◆ **Предложенный отрывок**
%%

В начале 1833 года, когда репетиции шли полным ходом, сближение было неизбежно. Мадемуазель Жюльетта упросила режиссера Ареля дать ей крошечную роль княгини Негрони, которая приносит яд, дипломатично объявив: «В пьесе г-на Виктора Гюго не существует маленьких ролей». И Гюго согласился, несмотря на то что Жюльетта очень нервничала на сцене и часто забывала слова.
Похоже, он немедленно влюбился: то было первым уколом сильнодействующего наркотика, следы которого заполняют его творчество памятными описаниями важного мига: «В тот день, когда вам покажется, что от проходящей мимо вас женщины исходит свет, вы погибли, вы любите. Тогда вам остается одно: думать о ней так неотступно, что она будет принуждена думать о вас»{499}.
Окружающие замечали лишь забавные последствия происходящего. Актеры и журналисты, сидевшие на репетициях «Лукреции Борджа», веселились, видя, как барон Гюго, насупившись, надвинув зеленый козырек на глаза, поправив подтяжки (подробность, отмеченная Жюльеттой), обращается со второразрядной актрисой как со знатной дамой. К актрисам принято было фамильярно обращаться на «ты». Он стоял с секундомером в руке, засекал время каждого действия{500}, учил дикции опытных актеров. Зато с Жюльеттой он держался непривычно мягко. Ведущий актер Фредерик Леметр, большой знаток психологии актрис, все понял раньше других: «Она завоюет его, сказав: „Вы гений!“ – и удержит, сказав: „Вы красавец!“»{501}
Тем временем Гюго наводил справки у Ареля. То, что он узнал о Жюльетте, вполне могло его отпугнуть. С другой стороны, появлялась возможность на личном опыте проверить то, что он утверждал в «Марион Делорм»: падших женщин можно «спасти» любовью.
Жюльенна Жозефина Говэн родилась в Фужере, в Бретани, 10 апреля 1806 года. Родители ее, портной и домохозяйка, умерли, когда девочке не было и двух лет. Ее взял на воспитание дядя, сотрудник береговой охраны по фамилии Друэ. Пока он охотился на контрабандистов, Жюльетта свободно бегала по всей Бретани – Гюго усмотрел здесь сходство со своей матерью. Когда маленькой дикарке исполнилось десять лет, ее отправили в Париж, в монастырь Монтань-Сент-Женевьев. Она выросла в сердце Латинского квартала, в тихом, старинном заведении, ставшем одним из прототипов монастыря Малый Пикпюс в «Отверженных».

%%

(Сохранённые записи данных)
%%

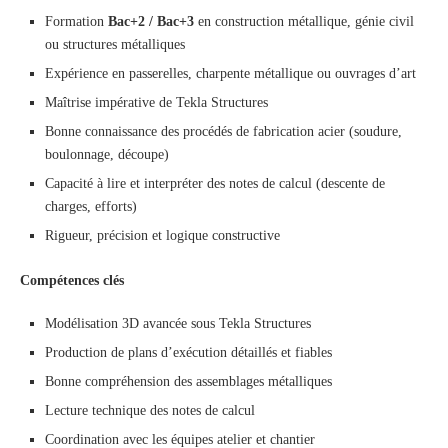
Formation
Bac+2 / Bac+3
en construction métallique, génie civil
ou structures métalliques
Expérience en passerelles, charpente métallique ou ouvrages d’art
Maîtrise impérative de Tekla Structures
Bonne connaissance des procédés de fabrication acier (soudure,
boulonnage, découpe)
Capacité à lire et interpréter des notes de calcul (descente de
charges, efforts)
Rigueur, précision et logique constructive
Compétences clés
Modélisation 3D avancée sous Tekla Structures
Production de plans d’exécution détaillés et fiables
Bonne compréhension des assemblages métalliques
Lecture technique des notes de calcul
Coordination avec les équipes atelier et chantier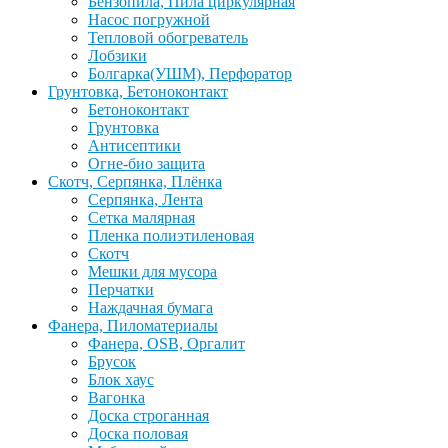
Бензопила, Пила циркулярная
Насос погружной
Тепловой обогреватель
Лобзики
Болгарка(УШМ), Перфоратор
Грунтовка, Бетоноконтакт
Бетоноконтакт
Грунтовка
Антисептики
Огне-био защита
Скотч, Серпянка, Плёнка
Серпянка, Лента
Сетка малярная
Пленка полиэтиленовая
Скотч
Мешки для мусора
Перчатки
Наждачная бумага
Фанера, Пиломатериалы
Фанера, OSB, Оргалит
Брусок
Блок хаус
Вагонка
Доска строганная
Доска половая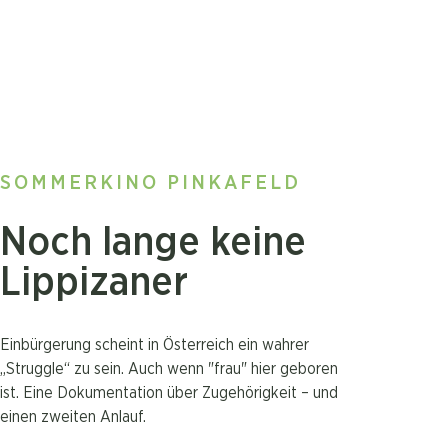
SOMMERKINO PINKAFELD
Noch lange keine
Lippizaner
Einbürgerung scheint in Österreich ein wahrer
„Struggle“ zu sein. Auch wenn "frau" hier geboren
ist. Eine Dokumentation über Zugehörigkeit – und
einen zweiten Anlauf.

%%

◆ **Задания для выполнения**
A: Изложите содержание отрывка о Гюго и Жюльетте в двух предложениях.
B: Где и когда, согласно отрывку, родилась Жюльенна Жозефина Говэн?
Записи представляют собой отдельный материал.

◆ **Ответы к заданиям**
A: В начале 1833 года, во время репетиций «Лукреции Борджа», Жюльетта упросила режиссера Ареля дать ей маленькую роль княгини Негрони, и Гюго, похоже, сразу влюбился и держался с ней непривычно мягко. Жюльенна Жозефина Говэн родилась в 1806 году в Фужере, рано осиротела, росла у дяди Друэ и в десять лет была отправлена в парижский монастырь Монтань-Сент-Женевьев.

B: В Фужере, в Бретани, 10 апреля 1806 года.